Exercise ▸
Below are some entries. Repeat exactly the lines from the one with "in the top-left." through the one with "[00:01.067]", and only those.

Records from a dataset:

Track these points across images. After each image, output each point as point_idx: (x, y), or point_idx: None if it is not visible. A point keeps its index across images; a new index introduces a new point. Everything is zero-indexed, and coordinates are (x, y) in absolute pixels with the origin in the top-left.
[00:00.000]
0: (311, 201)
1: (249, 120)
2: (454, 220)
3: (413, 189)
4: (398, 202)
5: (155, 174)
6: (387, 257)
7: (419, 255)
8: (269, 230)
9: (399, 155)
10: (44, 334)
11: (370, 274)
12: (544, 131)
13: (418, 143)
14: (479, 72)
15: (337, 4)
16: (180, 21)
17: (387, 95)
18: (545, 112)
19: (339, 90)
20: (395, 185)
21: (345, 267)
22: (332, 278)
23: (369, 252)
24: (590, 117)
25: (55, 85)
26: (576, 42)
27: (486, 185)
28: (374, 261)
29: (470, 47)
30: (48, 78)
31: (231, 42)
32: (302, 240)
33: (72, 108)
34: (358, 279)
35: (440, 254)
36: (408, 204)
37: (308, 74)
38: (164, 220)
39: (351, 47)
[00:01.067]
---
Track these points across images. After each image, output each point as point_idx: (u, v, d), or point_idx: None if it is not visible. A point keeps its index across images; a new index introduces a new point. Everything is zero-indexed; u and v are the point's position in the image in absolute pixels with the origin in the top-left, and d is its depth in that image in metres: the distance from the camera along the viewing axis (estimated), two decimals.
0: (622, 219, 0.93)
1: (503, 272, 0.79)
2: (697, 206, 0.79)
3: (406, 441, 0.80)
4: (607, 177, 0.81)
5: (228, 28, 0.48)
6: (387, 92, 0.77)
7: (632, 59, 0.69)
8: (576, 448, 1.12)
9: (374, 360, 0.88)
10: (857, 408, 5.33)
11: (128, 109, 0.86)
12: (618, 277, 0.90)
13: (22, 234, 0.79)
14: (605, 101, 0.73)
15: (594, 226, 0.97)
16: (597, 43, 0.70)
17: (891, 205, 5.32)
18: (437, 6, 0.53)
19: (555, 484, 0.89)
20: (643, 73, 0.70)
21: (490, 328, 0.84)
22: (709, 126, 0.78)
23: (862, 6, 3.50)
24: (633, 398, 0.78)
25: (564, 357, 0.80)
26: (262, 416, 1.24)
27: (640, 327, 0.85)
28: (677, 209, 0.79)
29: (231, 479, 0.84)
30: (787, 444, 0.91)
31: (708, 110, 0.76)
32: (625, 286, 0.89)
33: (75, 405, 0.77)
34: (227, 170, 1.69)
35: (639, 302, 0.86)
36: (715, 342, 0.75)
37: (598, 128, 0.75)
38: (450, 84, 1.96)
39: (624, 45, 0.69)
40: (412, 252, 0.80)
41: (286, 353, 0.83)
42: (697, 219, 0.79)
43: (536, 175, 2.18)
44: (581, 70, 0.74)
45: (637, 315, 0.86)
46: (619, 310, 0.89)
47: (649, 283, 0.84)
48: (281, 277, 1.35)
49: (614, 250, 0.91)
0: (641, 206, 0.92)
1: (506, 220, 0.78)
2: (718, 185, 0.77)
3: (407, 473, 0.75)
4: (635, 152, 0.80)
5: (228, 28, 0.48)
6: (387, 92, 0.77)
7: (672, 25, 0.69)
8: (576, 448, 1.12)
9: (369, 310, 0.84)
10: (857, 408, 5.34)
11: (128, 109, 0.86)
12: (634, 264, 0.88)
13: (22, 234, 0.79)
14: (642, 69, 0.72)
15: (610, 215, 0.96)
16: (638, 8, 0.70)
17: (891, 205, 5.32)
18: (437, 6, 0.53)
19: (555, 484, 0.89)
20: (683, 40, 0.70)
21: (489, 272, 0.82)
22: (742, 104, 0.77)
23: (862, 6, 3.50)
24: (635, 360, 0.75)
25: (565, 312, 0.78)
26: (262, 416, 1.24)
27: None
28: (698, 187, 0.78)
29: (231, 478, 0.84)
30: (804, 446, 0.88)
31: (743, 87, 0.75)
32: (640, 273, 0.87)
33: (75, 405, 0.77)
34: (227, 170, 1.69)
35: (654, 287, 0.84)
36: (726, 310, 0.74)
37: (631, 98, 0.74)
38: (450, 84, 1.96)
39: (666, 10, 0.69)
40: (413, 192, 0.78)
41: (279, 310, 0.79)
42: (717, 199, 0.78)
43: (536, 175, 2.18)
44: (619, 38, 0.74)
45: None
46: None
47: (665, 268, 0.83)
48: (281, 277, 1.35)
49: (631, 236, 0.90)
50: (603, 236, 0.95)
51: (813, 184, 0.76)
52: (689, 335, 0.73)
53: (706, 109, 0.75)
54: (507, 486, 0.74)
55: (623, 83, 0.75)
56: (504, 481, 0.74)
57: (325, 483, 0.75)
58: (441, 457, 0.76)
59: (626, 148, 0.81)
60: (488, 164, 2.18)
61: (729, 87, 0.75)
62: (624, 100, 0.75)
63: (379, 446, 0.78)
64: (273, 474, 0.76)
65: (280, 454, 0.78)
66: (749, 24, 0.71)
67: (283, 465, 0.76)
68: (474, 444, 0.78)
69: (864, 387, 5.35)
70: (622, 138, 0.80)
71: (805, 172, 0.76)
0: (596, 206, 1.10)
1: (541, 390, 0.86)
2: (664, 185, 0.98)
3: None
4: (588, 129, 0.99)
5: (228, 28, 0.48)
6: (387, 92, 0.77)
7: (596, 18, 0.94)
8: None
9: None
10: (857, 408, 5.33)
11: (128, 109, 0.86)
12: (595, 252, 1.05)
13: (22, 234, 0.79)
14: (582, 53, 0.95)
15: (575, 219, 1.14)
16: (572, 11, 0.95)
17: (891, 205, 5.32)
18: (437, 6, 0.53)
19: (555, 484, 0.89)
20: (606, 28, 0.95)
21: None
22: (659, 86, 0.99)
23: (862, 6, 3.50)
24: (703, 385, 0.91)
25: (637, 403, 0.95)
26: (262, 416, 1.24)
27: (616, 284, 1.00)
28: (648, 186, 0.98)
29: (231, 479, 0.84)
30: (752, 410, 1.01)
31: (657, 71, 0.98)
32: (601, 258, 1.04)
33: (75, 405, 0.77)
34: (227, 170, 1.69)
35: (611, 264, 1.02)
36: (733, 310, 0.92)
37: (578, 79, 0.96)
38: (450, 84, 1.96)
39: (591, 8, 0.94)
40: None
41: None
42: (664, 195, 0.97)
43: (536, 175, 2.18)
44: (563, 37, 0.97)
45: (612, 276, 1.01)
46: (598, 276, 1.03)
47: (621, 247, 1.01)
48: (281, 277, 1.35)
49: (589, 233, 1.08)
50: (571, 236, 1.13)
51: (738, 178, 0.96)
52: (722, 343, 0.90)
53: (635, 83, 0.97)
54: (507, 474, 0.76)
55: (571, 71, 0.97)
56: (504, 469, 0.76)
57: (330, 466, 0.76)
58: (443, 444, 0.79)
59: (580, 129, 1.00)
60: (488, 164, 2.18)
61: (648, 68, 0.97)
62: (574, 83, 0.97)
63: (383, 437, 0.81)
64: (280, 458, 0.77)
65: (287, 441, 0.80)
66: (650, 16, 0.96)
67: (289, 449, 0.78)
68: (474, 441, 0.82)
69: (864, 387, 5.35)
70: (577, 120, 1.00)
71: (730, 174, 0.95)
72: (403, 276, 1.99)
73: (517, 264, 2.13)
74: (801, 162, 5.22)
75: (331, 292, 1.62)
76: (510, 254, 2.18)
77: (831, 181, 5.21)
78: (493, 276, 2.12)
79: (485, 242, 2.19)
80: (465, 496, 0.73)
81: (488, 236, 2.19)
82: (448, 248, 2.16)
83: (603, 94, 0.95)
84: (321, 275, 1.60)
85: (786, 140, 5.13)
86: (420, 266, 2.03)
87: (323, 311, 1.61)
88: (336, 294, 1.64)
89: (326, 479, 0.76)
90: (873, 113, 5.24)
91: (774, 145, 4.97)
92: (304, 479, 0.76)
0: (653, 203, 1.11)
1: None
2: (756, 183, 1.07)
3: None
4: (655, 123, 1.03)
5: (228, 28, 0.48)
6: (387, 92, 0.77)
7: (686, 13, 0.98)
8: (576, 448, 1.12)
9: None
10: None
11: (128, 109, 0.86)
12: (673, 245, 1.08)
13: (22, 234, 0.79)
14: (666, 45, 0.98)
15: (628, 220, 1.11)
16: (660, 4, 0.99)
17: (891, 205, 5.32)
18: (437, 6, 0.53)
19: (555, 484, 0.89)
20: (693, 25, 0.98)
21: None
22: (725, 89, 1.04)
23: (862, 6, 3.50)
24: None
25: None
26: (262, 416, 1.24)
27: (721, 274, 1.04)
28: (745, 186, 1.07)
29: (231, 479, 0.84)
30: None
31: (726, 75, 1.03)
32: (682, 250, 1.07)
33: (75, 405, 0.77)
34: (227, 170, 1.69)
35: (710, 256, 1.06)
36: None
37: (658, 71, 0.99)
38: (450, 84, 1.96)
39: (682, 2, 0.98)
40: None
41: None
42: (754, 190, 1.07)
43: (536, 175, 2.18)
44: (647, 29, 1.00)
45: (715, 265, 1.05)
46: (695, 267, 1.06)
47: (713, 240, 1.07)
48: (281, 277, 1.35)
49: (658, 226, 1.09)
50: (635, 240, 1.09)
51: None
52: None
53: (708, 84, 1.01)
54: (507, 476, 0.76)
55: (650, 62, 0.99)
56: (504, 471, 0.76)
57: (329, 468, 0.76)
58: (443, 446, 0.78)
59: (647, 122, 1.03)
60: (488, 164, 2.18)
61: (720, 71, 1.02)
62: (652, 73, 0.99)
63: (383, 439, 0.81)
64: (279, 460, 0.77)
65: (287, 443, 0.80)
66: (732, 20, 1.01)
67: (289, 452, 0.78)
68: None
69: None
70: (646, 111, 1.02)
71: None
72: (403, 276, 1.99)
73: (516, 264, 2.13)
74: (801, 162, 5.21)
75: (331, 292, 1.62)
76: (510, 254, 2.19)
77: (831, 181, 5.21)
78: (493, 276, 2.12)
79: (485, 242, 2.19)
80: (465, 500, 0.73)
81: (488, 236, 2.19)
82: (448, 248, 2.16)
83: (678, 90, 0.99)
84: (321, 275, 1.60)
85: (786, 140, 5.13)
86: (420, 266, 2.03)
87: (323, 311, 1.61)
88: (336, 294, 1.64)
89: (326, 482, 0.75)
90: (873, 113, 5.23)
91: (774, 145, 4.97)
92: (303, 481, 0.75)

Answer below ▸
Track these points across images. After each image, output each point as point_idx: (x, y), or point_idx: None if it is not visible. A point keeps its index across images; a new index introduces a new point. Everything is zero-indexed, and coordinates are (x, y) in absolute pixels with the origin in the top-left.
[00:00.000]
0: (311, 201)
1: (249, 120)
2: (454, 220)
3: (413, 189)
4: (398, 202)
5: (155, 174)
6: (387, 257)
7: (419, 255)
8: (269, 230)
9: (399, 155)
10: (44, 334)
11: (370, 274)
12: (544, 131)
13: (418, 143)
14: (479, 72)
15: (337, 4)
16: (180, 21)
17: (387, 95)
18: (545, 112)
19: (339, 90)
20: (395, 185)
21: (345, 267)
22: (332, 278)
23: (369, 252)
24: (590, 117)
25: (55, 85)
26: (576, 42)
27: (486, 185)
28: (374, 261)
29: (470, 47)
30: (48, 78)
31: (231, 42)
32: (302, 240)
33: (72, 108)
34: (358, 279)
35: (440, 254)
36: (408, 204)
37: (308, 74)
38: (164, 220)
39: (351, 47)
[00:01.067]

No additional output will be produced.